Sheriff's deputies win pay raises, but lose health care contribution cap


By Peter H. Milliken

milliken@vindy.com

YOUNGSTOWN

A conciliator has made a binding ruling that Mahoning County deputy sheriffs be given 2.5 percent annual pay increases in a three-year labor agreement that began Friday.

However, the conciliator, Harry Graham of Solon, removed the cap on the percentage of their health care premiums the deputies must pay out of their pockets in his June 28 ruling.

The cap for the deputies had been 10 percent until a year ago, when a labor contract re-opener raised it to 15 percent to cope with health care cost inflation.

Audrey Tillis, executive director for the county commissioners, projected the pay raises will cost about $966,670 over the three-year life of the contract. The sheriff’s annual budget is $21.7 million.

“Overall, we feel pretty good about the arbitrator’s decision, simply because the language that he awarded us is very beneficial in allowing us to run the agency the way we feel it needs to be,” said Sheriff Jerry Greene.

“The deputies here do a good job, work hard, and, in my opinion, have been underpaid for a long time,” the sheriff said.

“However, my job as an administrator and a manager is to make sure that we are financially sound,” he added.

The 207 deputies have a range of health care plans available to them.

Greene said his contribution for the family plan he chose rose from $97.37 to $147.85 every two weeks when the change occurred a year ago.

“This is the first time in a very long time in contract negotiations at the sheriff’s office in which the administration was able to get language changed in the collective bargaining agreement to allow the sheriff to better manage and to raise the level of professionalism here,” said Maj. William Cappabianca.

Cappabianca and Deputy John Tkach, Ohio Labor Council representative for Fraternal Order of Police Lodge 141, the union that represents the deputies, said elimination of the cap may result in out-of-pocket health care premium costs that would annihilate the pay increases if health care costs continue to rise.

“There’s not much we can do about it now,” Tkach said of the conciliator’s decision. “We’ve just got to take the decision to heart and work with it, and, hopefully, health care will get straightened out,” he added.

“Hopefully, health care will top out and find some kind of plateau” in cost, he said.

Elimination of the cap will place the county in the same position as private business when it comes to seeking the best health care plan with the most-advantageous rates, Cappabianca said.

EXERCISE 1 —
Change one term in the deputies' pay article: begin at the words "Sheriff's deputies win", stop after "that began Friday.", and give that part again with "binding ruling" replaced by "final decision".
EXERCISE 2 —
According to the deputies' pay article, what is the sheriff's annual budget?
EXERCISE 3 —
Continue the article on the deputies' pay ruling, picking up after its last sentence.
The data after this point come from a separate source.

RECORD SET —
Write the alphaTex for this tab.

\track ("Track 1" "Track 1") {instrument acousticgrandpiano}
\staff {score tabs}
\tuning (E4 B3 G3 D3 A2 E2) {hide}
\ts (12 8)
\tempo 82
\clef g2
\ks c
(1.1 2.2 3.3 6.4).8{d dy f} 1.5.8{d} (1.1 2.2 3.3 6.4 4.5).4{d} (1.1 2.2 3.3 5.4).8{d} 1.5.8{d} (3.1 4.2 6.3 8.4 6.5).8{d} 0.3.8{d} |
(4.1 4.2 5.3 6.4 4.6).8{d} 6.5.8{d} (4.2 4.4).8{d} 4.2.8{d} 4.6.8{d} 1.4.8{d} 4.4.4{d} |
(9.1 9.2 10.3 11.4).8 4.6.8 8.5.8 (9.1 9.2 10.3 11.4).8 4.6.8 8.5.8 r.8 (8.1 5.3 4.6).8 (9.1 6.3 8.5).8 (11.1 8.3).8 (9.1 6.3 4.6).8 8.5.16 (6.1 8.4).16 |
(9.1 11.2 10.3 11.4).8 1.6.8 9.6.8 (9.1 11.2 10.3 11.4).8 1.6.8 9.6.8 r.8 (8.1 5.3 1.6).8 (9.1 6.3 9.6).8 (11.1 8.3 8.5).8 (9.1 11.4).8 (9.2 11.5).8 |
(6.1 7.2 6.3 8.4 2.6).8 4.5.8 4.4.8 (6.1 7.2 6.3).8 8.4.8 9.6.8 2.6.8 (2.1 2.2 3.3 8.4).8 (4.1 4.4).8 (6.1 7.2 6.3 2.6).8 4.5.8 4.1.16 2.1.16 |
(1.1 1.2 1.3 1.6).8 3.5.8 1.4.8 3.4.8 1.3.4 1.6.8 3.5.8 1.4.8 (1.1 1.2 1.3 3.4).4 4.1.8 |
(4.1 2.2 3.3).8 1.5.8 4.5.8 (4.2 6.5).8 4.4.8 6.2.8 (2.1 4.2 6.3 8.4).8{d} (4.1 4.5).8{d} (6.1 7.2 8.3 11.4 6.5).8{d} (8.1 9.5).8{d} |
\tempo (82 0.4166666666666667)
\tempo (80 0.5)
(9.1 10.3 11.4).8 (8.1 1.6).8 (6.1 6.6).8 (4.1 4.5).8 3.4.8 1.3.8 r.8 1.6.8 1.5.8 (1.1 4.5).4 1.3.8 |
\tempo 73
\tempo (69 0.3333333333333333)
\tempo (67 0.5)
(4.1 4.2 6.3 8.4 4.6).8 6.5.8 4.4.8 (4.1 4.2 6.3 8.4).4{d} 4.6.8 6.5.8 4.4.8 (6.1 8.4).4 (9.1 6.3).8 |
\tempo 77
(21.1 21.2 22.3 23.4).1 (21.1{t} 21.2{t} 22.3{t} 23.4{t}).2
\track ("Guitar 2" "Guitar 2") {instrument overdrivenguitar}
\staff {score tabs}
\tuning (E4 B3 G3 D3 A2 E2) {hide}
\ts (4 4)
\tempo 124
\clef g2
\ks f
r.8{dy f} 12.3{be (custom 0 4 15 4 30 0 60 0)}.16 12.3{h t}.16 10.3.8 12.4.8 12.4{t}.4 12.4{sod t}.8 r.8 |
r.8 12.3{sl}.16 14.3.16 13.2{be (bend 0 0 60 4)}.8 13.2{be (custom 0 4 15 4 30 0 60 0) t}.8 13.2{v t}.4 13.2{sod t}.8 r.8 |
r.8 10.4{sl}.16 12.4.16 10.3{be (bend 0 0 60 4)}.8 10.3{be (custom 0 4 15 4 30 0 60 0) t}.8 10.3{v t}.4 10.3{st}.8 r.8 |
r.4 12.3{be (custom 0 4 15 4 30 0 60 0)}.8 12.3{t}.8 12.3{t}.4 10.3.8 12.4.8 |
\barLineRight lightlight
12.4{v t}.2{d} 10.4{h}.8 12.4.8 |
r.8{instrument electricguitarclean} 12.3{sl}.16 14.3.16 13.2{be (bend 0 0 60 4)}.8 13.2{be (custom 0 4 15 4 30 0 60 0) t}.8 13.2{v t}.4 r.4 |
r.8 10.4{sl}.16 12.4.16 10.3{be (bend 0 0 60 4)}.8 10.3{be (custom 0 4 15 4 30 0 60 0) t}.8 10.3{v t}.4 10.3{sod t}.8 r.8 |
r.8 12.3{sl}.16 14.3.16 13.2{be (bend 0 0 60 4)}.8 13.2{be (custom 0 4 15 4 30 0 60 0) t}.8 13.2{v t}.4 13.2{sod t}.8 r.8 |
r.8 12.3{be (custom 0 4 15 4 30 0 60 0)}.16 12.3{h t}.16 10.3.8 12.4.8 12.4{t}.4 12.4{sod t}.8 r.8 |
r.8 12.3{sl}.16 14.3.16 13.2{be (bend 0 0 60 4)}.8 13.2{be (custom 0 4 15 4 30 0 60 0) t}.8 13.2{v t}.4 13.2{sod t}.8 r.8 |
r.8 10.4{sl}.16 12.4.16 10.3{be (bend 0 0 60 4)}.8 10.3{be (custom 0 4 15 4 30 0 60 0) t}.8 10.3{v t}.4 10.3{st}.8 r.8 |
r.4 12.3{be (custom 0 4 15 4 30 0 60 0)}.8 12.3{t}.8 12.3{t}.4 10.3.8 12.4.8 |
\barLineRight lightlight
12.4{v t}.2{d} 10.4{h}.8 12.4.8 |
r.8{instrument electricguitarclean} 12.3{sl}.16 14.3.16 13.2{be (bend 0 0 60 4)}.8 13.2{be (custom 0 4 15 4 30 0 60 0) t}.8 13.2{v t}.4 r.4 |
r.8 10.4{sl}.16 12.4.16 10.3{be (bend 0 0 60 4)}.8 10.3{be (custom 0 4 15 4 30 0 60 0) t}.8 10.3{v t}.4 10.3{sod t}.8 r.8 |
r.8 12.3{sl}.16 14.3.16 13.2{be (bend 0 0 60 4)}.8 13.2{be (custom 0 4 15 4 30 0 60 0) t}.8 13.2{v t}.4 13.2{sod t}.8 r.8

EXERCISE ANSWER 1 —
Sheriff's deputies win pay raises, but lose health care contribution cap


By Peter H. Milliken

milliken@vindy.com

YOUNGSTOWN

A conciliator has made a final decision that Mahoning County deputy sheriffs be given 2.5 percent annual pay increases in a three-year labor agreement that began Friday.

EXERCISE ANSWER 2 —
$21.7 million.

EXERCISE ANSWER 3 —
The issues of pay and health care, among others, went to binding arbitration when contract talks between the sheriff’s office and FOP reached an impasse June 1.

The pay increase represents a partial victory for the union, which asked initially for 3.5 percent annual pay increases and reduced its demand to 2.5 percent.

The sheriff had offered only 1.5 percent.

Before the first 2.5 percent pay raise took effect Friday, deputies’ pay ranged from $13.63 to $24.75 an hour.

Sergeant’s pay ranged from $27 to $29.26 an hour; lieutenant’s pay from $30.88 to $33.14; and captain’s pay from $35.35 to $37.61.

Cappabianca said he needs to consult with Tillis concerning how the county will pay for the pay increases.

The conciliator’s health care decision was a victory for management, which had asked for no health care contribution cap, and a defeat for the union, which asked for a 10 percent cap.

The sheriff’s office and its deputies have “a fair contract,” said Carol Rimedio-Righetti, chairwoman of the county commissioners.

“We’re going to be fair, not only to ourselves, but to the employees” in resolving the health care issue, she added.

The conciliator increased the number of personal days off from four to five a year and raised the amount of life insurance for deputies from $10,000 to $50,000.

The conciliator ruled for management on other issues, including expediting the employee drug-testing procedure, giving management more flexibility in duty assignments, and reducing the amount of time a deputy can be on light (office) duty after a nonwork-related injury from 40 workdays to 10.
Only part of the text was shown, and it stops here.